1991 Big South Conference baseball tournament
- Teams: 8
- Format: Double-elimination
- Finals site: Charles Watson Stadium; Conway, South Carolina;
- Champions: Coastal Carolina (2nd title)
- Winning coach: John Vrooman (2nd title)
- MVP: Buddy Cribb (Coastal Carolina)

= 1991 Big South Conference baseball tournament =

The 1991 Big South Conference baseball tournament was the postseason baseball tournament for the Big South Conference, held from May 11 through 16 at Charles Watson Stadium home field of Coastal Carolina in Conway, South Carolina. All eight teams participated in the double-elimination tournament. The champion, , won the title for the second time and received an automatic bid to the 1991 NCAA Division I baseball tournament.

==Format==
All eight teams qualified for the tournament. The teams played a double-elimination bracket.
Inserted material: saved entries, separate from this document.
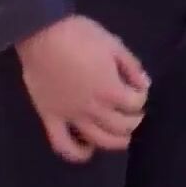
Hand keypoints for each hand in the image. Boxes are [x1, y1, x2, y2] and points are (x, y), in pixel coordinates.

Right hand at [14, 15, 150, 162]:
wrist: (41, 33)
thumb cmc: (79, 34)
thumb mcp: (113, 43)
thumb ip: (131, 66)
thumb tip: (144, 84)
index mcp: (111, 89)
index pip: (135, 103)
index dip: (141, 97)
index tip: (138, 90)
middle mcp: (93, 109)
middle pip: (122, 126)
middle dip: (134, 121)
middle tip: (134, 114)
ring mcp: (71, 116)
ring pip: (99, 140)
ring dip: (116, 141)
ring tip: (121, 134)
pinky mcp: (51, 118)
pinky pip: (63, 145)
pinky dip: (77, 153)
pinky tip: (87, 149)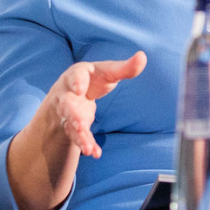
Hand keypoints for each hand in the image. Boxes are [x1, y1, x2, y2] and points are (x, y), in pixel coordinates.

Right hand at [8, 50, 146, 209]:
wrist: (73, 91)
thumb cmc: (94, 78)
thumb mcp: (109, 71)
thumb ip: (125, 67)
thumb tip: (143, 56)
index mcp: (77, 75)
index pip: (75, 76)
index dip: (76, 81)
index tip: (79, 89)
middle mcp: (67, 94)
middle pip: (66, 104)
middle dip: (72, 114)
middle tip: (79, 123)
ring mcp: (67, 111)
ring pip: (70, 124)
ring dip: (79, 135)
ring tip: (88, 148)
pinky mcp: (72, 125)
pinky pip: (77, 135)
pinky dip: (86, 144)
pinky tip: (94, 153)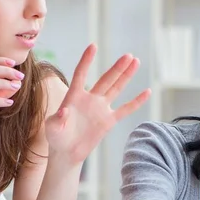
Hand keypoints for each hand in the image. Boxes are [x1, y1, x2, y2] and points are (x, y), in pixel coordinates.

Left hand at [45, 44, 150, 165]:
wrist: (67, 153)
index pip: (81, 74)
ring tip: (136, 62)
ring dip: (126, 76)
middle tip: (128, 55)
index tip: (93, 46)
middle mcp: (89, 99)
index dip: (87, 61)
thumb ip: (57, 119)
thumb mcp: (52, 128)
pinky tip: (147, 92)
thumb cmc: (56, 138)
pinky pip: (125, 109)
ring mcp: (100, 109)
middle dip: (117, 68)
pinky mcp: (108, 121)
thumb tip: (64, 111)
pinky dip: (136, 102)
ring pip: (116, 89)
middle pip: (105, 79)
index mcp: (74, 96)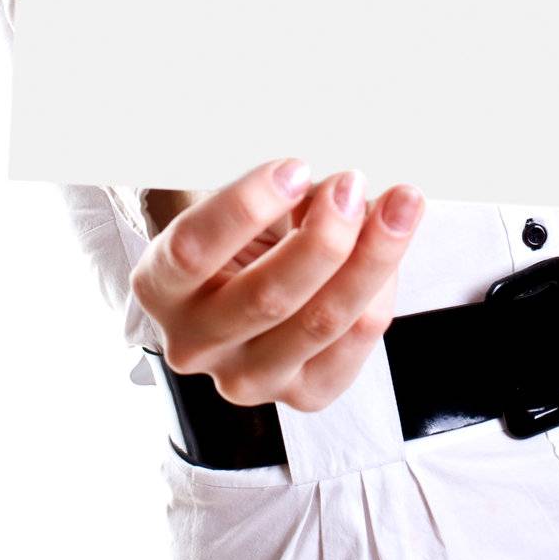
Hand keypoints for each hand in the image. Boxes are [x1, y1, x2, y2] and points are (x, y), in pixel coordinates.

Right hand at [130, 157, 424, 412]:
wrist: (245, 286)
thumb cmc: (239, 229)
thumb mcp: (228, 196)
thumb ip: (260, 183)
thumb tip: (322, 174)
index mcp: (160, 286)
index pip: (193, 250)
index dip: (246, 206)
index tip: (296, 166)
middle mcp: (196, 344)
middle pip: (268, 297)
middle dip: (323, 236)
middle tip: (352, 184)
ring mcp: (249, 378)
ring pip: (323, 321)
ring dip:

| Team | W | L | Pct. | GB | Seed |
|---|---|---|---|---|---|
| Coastal Carolina | 15 | 5 | .750 | — | 1 |
| Augusta State | 13 | 5 | .722 | 1 | 2 |
| Winthrop | 10 | 8 | .556 | 4 | 3 |
| Davidson | 10 | 8 | .556 | 4 | 4 |
| Radford | 8 | 11 | .421 | 6.5 | 5 |
| UNC Asheville | 7 | 8 | .467 | 5.5 | 6 |
| Charleston Southern | 5 | 14 | .263 | 9.5 | 7 |
| Campbell | 5 | 14 | .263 | 9.5 | 8 |

==Bracket and results==

===Game results===

| Date | Game | Winner | Score | Loser | Note |
| May 11 | 1 | (1) Coastal Carolina | 7 – 3 | (8) Campbell |  |
| 2 | (4) Davidson | 6 – 5 | (5) Radford |  |
| 3 | (2) Augusta State | 6 – 4 | (7) Baptist |  |
| 4 | (6) UNC Asheville | 5 – 0 | (3) Winthrop |  |
| May 12 | 5 | (4) Davidson | 6 – 2 | (1) Coastal Carolina |  |
| 6 | (3) Winthrop | 13 – 3 | (7) Baptist | Baptist eliminated |
| 7 | (5) Radford | 5 – 4 | (8) Campbell | Campbell eliminated |
| May 13 | 8 | (6) UNC Asheville | 6 – 3 | (2) Augusta State |  |
| 9 | (1) Coastal Carolina | 2 – 1 | (3) Winthrop | Winthrop eliminated |
| 10 | (2) Augusta State | 3 – 0 | (5) Radford | Radford eliminated |
| 11 | (6) UNC Asheville | 5 – 2 | (4) Davidson |  |
| May 14 | 13 | (1) Coastal Carolina | 3 –1 | (2) Augusta State | Augusta State eliminated |
| 14 | (1) Coastal Carolina | 11 – 2 | (4) Davidson | Davidson eliminated |
| May 15 | 16 | (1) Coastal Carolina | 13 – 3 | (6) UNC Asheville |  |
| 17 | (1) Coastal Carolina | 8 – 1 | (6) UNC Asheville | Coastal Carolina wins Big South Tournament |

==All-Tournament Team==

| Name | School |
|---|---|
| Chris Hodge | Augusta State |
| Rob Jackson | Augusta State |
| Mo Montenegro | Augusta State |
| J.C. Hendrix | Campbell |
| Buddy Cribb | Coastal Carolina |
| Chris Hanrahan | Coastal Carolina |
| Chris Missler | Coastal Carolina |
| Pearce Taylor | Coastal Carolina |
| Rick Bender | Davidson |
| Ralph Isernia | Davidson |
| Dave Williams | Davidson |
| Donnie Just | Radford |
| Marc Rosenbalm | UNC Asheville |
| Donald Gilbert | Winthrop |
| Tim Sherif | Winthrop |
| Erik Violette | Winthrop |

===Most Valuable Player===
Buddy Cribb was named Tournament Most Valuable Player. Cribb was a first baseman for Coastal Carolina.